- [TASK BRIEF]: In the passage on client-server systems, what gives rise to the relationship of client and server?

- [DOCUMENT PASSAGE]:
The computing system can include clients and servers. A client and server are generally remote from each other and typically interact through a communication network. The relationship of client and server arises by virtue of computer programs running on the respective computers and having a client-server relationship to each other. In some embodiments, a server transmits data, e.g., an HTML page, to a user device, e.g., for purposes of displaying data to and receiving user input from a user interacting with the device, which acts as a client. Data generated at the user device, e.g., a result of the user interaction, can be received at the server from the device.

While this specification contains many specific implementation details, these should not be construed as limitations on the scope of any invention or on the scope of what may be claimed, but rather as descriptions of features that may be specific to particular embodiments of particular inventions. Certain features that are described in this specification in the context of separate embodiments can also be implemented in combination in a single embodiment. Conversely, various features that are described in the context of a single embodiment can also be implemented in multiple embodiments separately or in any suitable subcombination. Moreover, although features may be described above as acting in certain combinations and even initially be claimed as such, one or more features from a claimed combination can in some cases be excised from the combination, and the claimed combination may be directed to a subcombination or variation of a subcombination.

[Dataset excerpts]
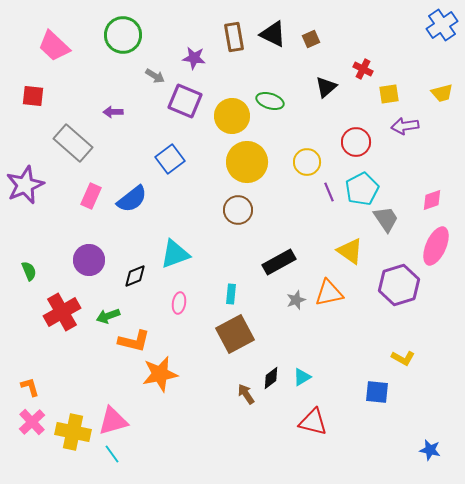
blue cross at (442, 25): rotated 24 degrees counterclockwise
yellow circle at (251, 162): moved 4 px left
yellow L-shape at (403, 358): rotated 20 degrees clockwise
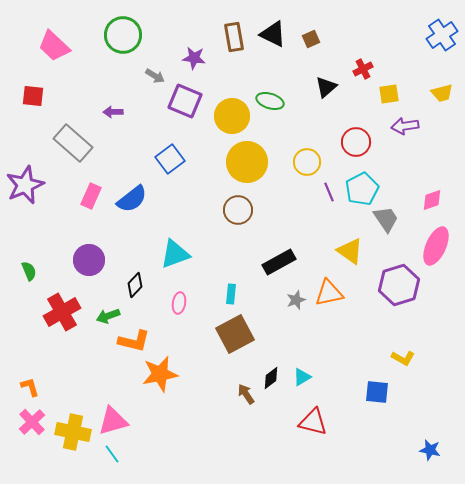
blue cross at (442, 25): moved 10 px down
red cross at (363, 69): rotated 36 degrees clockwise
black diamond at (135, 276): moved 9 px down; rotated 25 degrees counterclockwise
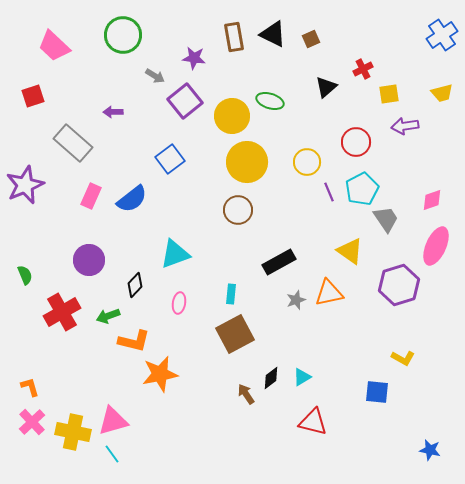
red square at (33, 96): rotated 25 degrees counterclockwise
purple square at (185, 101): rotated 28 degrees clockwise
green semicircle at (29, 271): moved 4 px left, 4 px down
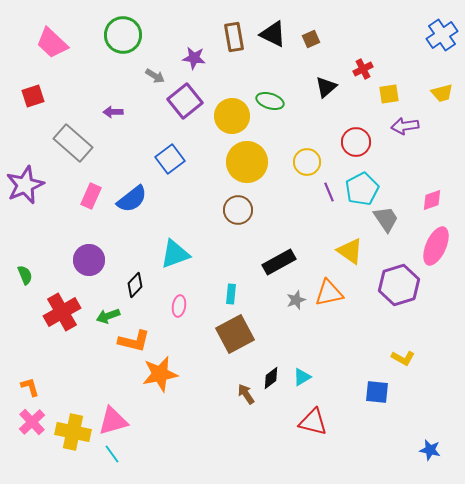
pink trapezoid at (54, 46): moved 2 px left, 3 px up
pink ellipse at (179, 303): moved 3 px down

==

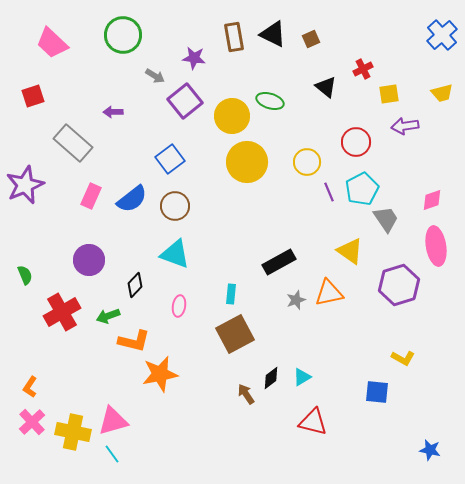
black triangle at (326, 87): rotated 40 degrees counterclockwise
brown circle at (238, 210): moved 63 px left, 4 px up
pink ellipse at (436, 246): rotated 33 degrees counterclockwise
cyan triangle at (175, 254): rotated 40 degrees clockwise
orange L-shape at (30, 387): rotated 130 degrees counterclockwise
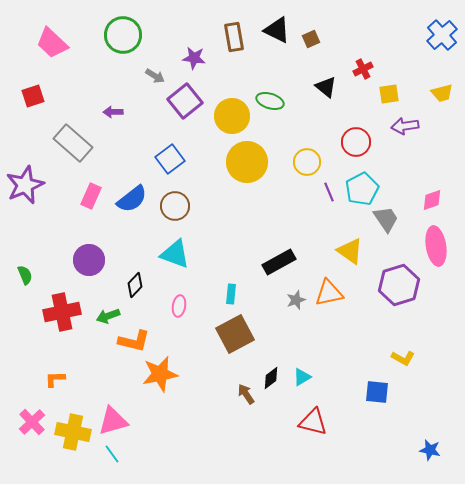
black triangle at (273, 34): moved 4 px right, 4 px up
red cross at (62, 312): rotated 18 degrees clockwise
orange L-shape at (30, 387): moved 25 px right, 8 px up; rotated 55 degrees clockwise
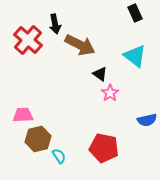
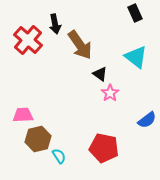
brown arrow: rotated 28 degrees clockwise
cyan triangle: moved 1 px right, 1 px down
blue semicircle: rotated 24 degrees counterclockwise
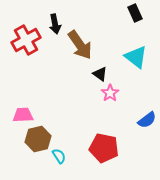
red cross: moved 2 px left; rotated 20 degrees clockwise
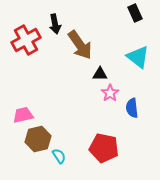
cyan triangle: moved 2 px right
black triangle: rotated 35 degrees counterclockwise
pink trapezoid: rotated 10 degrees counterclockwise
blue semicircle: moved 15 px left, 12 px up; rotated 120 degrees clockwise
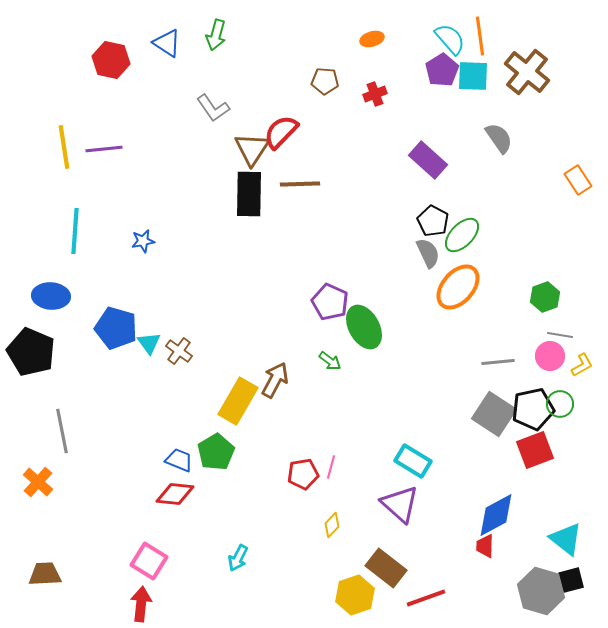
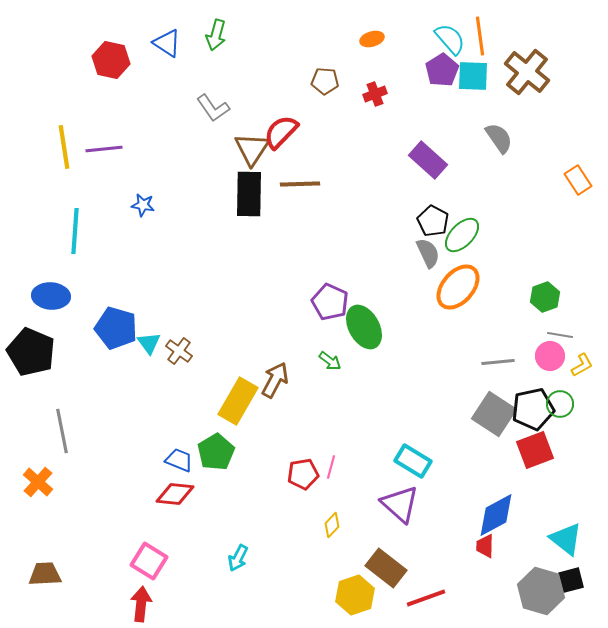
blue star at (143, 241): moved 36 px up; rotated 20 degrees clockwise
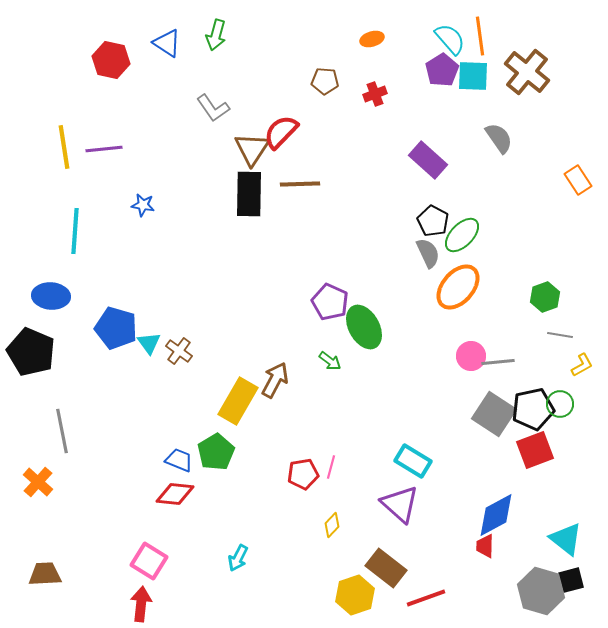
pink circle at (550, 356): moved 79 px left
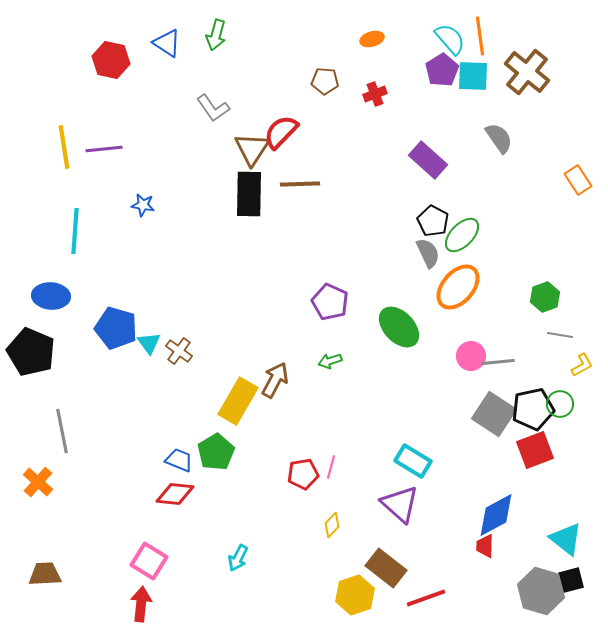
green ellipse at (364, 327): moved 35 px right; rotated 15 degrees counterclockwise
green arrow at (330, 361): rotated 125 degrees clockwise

- [OUTPUT FOR THIS EXERCISE]: Computer programs running on the respective computers and having a client-server relationship to each other.